Como no processo, o funcionário continuou trabalhando mesmo no pico da pandemia, o juiz entendeu que, em uma primeira análise, a covid-19 poderia ser enquadrada como doença ocupacional. Um recente julgamento do Supremo Tribunal Federal (STF), em sessão recente, dá margem para essa interpretação. Os ministros declararam inconstitucional o artigo 29 da Medida Provisória (MP) nº 927/2020, que não considerava a covid-19 como doença decorrente do trabalho. Uma técnica de enfermagem de um hospital no Espírito Santo, que tem 60 anos e foi dispensada no meio da pandemia, também conseguiu o direito à reintegração. Ela alegou que foi discriminada por estar no grupo de risco.

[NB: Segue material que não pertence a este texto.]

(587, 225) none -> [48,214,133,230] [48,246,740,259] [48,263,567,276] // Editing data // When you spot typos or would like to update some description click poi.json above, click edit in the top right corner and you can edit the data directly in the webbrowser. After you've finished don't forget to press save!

Ao analisar o caso, a juíza Lucy de Fátima Cruz Lago considerou que está na liberalidade da empresa escolher se mantém ou não um contrato de trabalho. Entretanto, afirma na decisão, “a resilição contratual, que tem como fundamento o fato de o empregado se enquadrar em grupo de risco do Covid-19, denota, em análise superficial, tratamento não isonômico e direcionado a um grupo com características específicas” (processo nº 0000597-45.2020.5.17.0009). Para a advogada Mayra Palópoli, sócia do Palópoli & Albrecht Advogados, essas são decisões isoladas. Ela afirma que não há, na legislação, estabilidade ao empregado que contraia a covid-19. Por não haver regra específica, acrescenta, aplica-se a regra geral que permite ao empregador dispensar imotivadamente um empregado. “Só haveria dispensa discriminatória em caso de ofensa à honra ou imagem do empregado em razão da doença adquirida”, diz.

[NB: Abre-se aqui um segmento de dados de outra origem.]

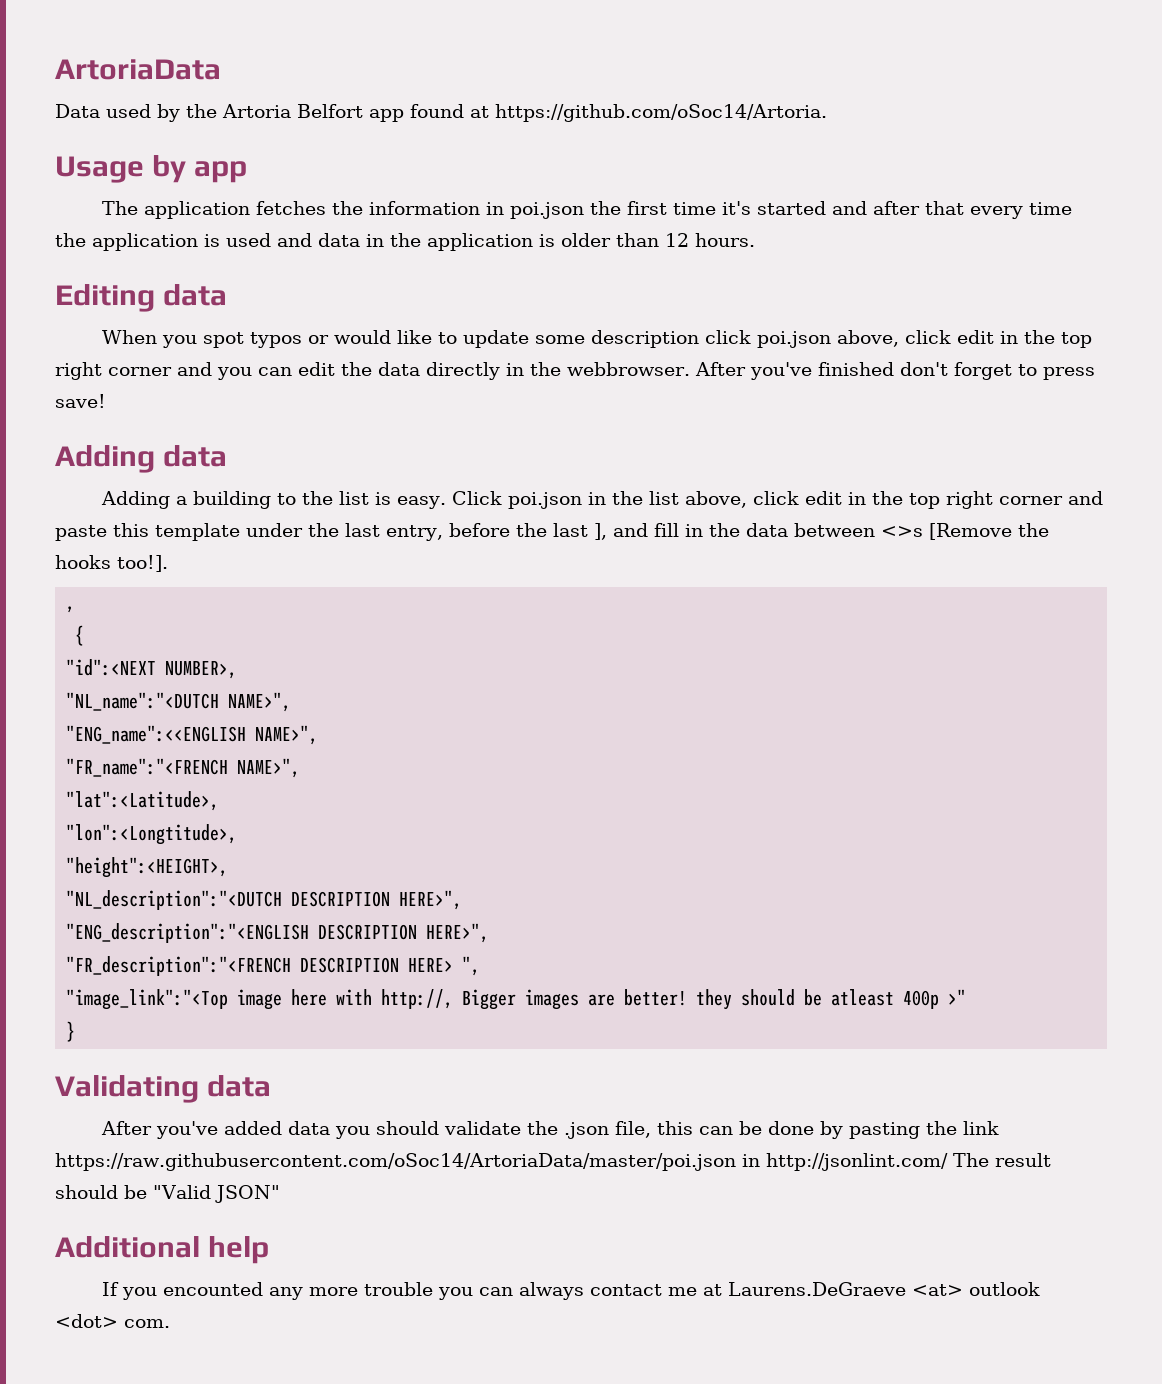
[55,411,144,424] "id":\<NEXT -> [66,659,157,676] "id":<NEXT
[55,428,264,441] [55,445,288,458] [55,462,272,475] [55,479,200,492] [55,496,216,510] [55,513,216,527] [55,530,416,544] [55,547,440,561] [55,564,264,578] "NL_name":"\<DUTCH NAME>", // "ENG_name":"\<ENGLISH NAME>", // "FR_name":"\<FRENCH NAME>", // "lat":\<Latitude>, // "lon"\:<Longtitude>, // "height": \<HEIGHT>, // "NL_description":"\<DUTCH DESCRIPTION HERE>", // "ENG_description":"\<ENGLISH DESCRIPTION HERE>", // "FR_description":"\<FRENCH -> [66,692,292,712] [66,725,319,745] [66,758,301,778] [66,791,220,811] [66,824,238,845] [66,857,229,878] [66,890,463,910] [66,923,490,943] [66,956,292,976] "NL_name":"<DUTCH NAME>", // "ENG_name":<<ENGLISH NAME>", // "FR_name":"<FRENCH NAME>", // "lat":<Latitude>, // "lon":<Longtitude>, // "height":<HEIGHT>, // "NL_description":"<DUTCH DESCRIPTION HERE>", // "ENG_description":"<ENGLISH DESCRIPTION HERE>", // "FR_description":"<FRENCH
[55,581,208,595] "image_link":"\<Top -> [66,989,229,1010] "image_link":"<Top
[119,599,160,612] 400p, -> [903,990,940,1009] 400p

A reintegração, segundo a advogada Juliana Bracks, do Bracks Advogados, deveria ser aplicada apenas aos casos em que há estabilidade, uma vez que existe a liberalidade do empregador em demitir. Ela lembra que a Súmula 443, do TST, fala sobre doenças que trazem um estigma. “Será que a covid-19 é uma doença com estigma, em meio a uma pandemia. Acho essa tese meio forçada”, diz. A advogada entende que nos casos devidamente comprovados de discriminação deveria haver apenas o pagamento de indenização. “É meio contraditório determinar a reintegração de um trabalhador num ambiente em que ele está sendo discriminado”, afirma.

Em meio à pandemia, para evitar essas ações judiciais, o advogado Marcos Alencar afirma que “é imprescindível que o empregador justifique a demissão sem justa causa, para que não venha a ser entendida como uma retaliação”.